I know.  You are all just itchin’ to find out how we are getting from point A to point B on this island.  Well, itch no more, because not only will I  TELL you, I’m also giving you the visual.  We have been traveling in comfort on this lovely bus.  There are only 16 of us, plus our guide, so we have LOTS of room to to spread out.  

The view from these huge windows has been amazing.  We definitely chose the right time to visit Sicily–the wild flowers are blooming, everything is lush and green, and the temperature has been perfect! 

We are all so grateful that Marco, our bus driver,  is manouvering along these winding, VERY narrow roads, up and down the hillsides.   All we had to do is sit back, relax and take it all in.  

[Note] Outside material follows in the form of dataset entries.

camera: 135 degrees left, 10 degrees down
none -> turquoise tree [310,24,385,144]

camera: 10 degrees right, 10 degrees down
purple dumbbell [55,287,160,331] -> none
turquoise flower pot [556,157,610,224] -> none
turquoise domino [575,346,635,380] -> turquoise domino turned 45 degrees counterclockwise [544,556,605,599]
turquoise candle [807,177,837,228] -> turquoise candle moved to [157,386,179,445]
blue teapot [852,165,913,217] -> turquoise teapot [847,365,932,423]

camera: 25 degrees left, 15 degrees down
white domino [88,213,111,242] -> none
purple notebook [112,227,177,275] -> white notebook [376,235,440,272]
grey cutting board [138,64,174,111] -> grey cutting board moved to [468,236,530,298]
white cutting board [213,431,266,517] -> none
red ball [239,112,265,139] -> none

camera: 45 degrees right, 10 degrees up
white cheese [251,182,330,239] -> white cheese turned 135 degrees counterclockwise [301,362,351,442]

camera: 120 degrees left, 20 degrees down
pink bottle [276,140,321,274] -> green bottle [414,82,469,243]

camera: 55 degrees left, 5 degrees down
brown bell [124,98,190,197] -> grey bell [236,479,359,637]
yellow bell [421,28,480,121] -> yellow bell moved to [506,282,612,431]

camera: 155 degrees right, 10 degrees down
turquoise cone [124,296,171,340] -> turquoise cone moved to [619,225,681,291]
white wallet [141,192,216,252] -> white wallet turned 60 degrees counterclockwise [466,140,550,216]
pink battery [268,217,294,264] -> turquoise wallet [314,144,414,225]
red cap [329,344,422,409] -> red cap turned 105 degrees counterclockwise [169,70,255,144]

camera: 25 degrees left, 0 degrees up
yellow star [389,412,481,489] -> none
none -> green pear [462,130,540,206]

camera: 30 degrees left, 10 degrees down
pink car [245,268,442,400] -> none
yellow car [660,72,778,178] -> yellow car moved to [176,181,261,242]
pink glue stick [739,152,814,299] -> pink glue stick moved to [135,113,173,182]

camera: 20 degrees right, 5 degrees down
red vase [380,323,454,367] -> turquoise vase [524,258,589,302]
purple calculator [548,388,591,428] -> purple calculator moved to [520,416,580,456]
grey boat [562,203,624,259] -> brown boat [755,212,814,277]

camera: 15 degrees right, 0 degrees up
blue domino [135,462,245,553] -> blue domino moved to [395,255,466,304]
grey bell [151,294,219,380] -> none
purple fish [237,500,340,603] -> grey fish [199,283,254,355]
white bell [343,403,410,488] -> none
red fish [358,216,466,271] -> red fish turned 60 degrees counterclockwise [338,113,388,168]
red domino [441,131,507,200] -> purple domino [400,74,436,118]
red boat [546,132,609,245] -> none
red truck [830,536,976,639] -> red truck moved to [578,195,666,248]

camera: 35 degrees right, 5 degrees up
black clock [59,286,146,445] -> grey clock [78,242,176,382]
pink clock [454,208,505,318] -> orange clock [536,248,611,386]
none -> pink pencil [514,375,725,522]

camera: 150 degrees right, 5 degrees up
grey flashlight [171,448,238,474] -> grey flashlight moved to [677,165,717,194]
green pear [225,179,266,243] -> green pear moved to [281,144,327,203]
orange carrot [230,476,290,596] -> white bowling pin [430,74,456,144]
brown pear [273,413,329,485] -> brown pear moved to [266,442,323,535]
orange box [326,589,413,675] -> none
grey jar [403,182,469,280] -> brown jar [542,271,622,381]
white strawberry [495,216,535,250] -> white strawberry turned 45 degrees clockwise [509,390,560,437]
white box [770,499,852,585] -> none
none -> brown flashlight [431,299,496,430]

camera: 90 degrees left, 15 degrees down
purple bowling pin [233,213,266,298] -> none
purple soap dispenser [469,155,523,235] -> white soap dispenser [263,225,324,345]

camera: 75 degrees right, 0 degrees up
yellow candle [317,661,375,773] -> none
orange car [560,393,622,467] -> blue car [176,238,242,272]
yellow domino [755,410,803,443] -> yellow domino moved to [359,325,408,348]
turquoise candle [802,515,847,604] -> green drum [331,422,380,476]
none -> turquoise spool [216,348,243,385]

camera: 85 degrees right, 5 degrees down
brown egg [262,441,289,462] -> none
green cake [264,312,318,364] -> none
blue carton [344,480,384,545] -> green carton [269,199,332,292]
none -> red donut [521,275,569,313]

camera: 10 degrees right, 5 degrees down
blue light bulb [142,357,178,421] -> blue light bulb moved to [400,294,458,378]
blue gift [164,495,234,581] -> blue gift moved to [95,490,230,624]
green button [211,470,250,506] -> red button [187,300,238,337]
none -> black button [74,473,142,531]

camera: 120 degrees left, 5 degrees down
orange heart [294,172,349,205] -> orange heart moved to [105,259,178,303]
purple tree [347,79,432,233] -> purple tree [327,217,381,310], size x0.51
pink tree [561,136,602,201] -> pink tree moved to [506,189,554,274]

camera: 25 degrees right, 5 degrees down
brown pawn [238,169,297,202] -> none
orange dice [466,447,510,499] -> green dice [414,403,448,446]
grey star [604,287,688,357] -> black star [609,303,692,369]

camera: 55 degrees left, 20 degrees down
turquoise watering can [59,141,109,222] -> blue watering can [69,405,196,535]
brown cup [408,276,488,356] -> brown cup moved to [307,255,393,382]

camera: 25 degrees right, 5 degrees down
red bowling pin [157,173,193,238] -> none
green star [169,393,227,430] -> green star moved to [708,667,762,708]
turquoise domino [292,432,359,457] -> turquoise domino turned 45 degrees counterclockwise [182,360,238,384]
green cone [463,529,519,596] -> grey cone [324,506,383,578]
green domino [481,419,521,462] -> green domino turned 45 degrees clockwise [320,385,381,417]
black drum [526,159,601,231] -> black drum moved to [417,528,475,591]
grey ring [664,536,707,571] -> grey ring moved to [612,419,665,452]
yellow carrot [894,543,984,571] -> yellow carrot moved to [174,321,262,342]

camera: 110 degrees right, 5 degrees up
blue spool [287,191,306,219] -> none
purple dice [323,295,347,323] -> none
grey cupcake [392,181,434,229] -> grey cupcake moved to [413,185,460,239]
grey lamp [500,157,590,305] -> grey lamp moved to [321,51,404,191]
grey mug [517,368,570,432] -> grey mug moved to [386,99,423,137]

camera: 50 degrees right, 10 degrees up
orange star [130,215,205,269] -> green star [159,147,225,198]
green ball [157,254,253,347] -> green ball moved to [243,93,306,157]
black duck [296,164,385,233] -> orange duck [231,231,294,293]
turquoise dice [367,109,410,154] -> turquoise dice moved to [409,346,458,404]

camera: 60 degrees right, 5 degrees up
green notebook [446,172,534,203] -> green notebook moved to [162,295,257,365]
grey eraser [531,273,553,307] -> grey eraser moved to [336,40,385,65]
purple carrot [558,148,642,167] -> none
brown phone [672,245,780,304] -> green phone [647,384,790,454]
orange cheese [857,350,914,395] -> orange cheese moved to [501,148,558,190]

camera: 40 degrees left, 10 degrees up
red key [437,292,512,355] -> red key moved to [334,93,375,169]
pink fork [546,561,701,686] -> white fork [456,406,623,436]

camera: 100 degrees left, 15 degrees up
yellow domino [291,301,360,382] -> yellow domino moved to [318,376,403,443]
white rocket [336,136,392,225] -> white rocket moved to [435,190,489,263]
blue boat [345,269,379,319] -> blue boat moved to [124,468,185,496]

Once again, we will be time traveling, all the way back to Ancient Greece.  I don’t know why, but I just got a flash back to Mr. Peabody and his boy, Sherman, of the Rocky and Bullwinkle Show.  (“Every dog should have a boy”. God, I loved that show! ) How sad that so much of my knowledge of history, at least what stuck,  came from cartoons and Walt Disney!  But I digress. 

When we arrived at the Valley of the Temples, we were greeted by another Marco, our guide for the site.  An archaeologist,  he came equipped with maps, diagrams, and an abundance of enthusiasm.  

Sadly, the site had been picked clean by those successive waves of conquerors, so it was difficult to extract much information about the lifestyle of the original Greek inhabitants of Akragas (as the area was once known) from artifacts, bones, shards, etc.  

Fortunately, though, eight Greek temples remain at this UNESCO site, all built between 510 and 430 BC.  The best preserved temple, called “Concordia” by the non-archaeologists, (because the archaeologists didn’t have sufficient info to determine the correct names of the temples) was saved from being scavenged by the locals because it was transformed into a church by the Normans.  Walls were built between the pillars, and the entrance was changed, then at some point (and yeah, I forgot what Marco said.  Sorry!) it was all changed back.


From the valley, you can see the modern city of Agrigento, just beyond Greek temple F (the archaeologists’ name for Concordia. ) 

What Marco COULD tell us was that these arches were once the entrance to Greek tombs, that were later repurposed by the Normans for shelter, with the actual grave used as a manger for their animals.  The Greeks dug shallow graves — only about a foot and a half deep– and covered the hole with rocks.  Who knows what the Norman’s did with the remains they found when they moved those rocks! 


My favorite part of the site, however, was this incredible sculpture of Icarus, who fell from the skies because he flew too close to the sun.  Clearly, HE hadn’t been under water for 2,000 years!  Also clear was that he was a modern addition to the site.


After our tour, it was time for lunch at this lovely private home.  


You’d think we would have figured it out by now.  What we THOUGHT was the lunch, was actually just the antipasto, followed by several other courses.  We have concluded that we need to get much better at pacing ourselves!  But if the food wasn’t enough, there was yet another surprise in store for us:  The owner’s grandfather had been a renown craftsman, creating donkey carts that were truly works of art.  

The paintings on the sides of the carts were of historical events, like this one depicting the assassination of Julius Caesar.


Even the spokes on the wheels were intricately carved.  


Here’s our hostess, who also functioned as guide, cook and server.

These magical interludes are a big reason that Mike and I travel with OAT.  We NEVER would have been able to arrange for some of these fascinating encounters on our own!  

By now, we were completely sated with food and culture, ready for our one night stay at Vecchia Masseria in Piazza Amerina.  

And yes, it really WAS that beautiful.  Another agritourismo, in a pastoral setting with delicious,  locally sourced food.  Life is good.